::: Data entries :::

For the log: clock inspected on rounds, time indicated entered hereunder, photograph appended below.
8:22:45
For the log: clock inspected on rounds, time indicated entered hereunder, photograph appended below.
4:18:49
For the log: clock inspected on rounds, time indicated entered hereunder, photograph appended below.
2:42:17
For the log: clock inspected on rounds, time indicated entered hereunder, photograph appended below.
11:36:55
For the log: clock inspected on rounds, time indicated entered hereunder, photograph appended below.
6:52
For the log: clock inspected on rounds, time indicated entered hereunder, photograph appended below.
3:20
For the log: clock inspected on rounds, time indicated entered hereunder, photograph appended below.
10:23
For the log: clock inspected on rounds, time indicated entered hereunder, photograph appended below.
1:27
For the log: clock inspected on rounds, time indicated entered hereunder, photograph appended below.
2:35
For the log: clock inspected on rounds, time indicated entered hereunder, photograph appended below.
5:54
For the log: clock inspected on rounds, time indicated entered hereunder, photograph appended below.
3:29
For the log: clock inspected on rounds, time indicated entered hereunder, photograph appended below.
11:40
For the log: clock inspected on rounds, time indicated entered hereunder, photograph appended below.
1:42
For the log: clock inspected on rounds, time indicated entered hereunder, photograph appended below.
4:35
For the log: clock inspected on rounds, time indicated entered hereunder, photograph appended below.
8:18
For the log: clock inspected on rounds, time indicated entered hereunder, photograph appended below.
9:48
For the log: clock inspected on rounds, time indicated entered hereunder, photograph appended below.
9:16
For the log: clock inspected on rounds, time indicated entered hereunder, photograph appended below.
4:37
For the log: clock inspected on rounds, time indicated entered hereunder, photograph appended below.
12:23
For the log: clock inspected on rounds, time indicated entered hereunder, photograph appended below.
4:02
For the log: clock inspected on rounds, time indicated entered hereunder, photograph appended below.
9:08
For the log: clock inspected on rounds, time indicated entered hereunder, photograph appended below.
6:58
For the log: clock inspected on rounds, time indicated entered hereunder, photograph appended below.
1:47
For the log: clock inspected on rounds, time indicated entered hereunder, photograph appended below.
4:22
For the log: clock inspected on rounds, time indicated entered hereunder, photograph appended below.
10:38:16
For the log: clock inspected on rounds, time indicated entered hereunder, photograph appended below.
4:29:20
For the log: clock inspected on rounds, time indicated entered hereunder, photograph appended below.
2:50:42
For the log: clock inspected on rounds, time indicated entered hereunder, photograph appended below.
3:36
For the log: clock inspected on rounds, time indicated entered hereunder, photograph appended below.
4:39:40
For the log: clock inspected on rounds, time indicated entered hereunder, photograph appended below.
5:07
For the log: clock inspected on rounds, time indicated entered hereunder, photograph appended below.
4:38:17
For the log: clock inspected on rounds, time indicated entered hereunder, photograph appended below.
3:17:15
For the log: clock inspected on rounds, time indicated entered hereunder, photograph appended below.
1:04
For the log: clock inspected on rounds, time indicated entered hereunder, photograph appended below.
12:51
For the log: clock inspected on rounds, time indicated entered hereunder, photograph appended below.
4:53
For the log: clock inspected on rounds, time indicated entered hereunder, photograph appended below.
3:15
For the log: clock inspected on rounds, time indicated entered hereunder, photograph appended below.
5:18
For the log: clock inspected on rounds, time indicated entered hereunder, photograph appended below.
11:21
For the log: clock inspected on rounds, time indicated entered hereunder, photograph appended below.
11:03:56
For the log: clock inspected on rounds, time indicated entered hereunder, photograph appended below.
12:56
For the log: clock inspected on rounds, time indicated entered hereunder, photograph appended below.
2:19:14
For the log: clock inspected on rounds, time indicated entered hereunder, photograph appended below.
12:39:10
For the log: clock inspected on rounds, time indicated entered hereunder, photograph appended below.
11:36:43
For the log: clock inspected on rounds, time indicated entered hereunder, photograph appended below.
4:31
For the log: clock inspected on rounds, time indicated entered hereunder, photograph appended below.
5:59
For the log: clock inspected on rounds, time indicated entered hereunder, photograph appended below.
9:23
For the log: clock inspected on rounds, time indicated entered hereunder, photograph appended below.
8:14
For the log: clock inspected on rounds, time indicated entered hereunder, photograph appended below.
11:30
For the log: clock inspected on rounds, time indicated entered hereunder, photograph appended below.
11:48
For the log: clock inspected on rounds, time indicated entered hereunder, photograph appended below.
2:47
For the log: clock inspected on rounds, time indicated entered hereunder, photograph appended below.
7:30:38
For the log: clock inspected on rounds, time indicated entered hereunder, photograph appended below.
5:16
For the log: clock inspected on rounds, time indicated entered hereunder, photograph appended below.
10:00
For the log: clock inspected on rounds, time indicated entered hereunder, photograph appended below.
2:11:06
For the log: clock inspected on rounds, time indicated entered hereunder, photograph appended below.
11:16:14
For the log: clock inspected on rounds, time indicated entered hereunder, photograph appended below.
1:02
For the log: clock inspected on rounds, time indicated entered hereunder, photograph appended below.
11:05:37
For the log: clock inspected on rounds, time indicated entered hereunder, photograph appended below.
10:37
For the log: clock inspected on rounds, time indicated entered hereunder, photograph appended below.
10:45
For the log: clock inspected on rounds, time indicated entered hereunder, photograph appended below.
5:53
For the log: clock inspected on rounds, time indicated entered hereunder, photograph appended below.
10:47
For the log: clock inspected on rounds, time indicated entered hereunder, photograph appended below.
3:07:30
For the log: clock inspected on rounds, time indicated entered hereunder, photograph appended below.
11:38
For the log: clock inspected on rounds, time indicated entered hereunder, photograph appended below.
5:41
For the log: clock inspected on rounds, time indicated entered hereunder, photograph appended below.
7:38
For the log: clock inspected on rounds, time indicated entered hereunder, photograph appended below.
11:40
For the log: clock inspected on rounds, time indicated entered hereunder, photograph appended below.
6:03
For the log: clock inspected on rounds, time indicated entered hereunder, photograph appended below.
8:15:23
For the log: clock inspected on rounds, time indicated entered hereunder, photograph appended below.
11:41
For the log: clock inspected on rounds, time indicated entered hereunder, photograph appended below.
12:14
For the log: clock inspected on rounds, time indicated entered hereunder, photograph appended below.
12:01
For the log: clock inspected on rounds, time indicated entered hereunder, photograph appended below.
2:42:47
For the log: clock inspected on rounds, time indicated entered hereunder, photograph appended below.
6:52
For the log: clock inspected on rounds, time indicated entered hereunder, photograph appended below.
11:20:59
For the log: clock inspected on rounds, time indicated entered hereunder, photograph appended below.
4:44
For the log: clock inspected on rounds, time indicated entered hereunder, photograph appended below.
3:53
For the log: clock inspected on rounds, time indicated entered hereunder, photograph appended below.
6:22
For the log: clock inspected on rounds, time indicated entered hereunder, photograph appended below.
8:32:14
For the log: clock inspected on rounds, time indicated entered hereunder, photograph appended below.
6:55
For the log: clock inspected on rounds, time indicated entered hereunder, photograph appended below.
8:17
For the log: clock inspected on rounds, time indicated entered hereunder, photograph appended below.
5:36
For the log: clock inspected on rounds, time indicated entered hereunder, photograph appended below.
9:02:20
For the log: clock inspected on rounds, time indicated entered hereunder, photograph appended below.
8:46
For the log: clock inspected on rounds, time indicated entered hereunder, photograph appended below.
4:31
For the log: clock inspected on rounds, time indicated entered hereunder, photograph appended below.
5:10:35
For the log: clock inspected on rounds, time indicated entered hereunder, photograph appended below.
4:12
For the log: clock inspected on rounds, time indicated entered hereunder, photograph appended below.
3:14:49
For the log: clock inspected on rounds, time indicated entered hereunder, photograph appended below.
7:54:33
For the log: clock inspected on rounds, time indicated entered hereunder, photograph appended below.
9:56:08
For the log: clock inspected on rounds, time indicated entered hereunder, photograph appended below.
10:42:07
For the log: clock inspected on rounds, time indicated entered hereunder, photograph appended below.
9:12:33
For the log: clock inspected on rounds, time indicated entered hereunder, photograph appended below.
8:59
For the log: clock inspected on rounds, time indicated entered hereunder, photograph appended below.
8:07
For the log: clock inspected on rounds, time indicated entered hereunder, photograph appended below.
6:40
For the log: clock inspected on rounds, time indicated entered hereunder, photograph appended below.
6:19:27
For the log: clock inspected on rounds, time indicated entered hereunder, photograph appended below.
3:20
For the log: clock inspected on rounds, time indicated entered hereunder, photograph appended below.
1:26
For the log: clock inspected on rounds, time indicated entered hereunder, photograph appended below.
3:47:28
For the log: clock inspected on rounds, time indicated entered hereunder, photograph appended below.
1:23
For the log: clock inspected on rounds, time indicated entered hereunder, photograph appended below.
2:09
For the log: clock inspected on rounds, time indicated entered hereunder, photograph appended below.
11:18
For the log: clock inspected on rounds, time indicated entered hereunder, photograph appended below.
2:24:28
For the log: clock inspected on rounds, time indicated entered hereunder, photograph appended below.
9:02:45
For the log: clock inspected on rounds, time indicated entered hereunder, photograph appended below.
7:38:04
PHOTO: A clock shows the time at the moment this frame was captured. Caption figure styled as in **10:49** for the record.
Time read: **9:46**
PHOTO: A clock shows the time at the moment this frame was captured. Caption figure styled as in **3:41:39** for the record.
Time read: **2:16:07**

:::

How many lines in the listing above contain the word "this"? Reply with the number alone.

■ Completed exercise
2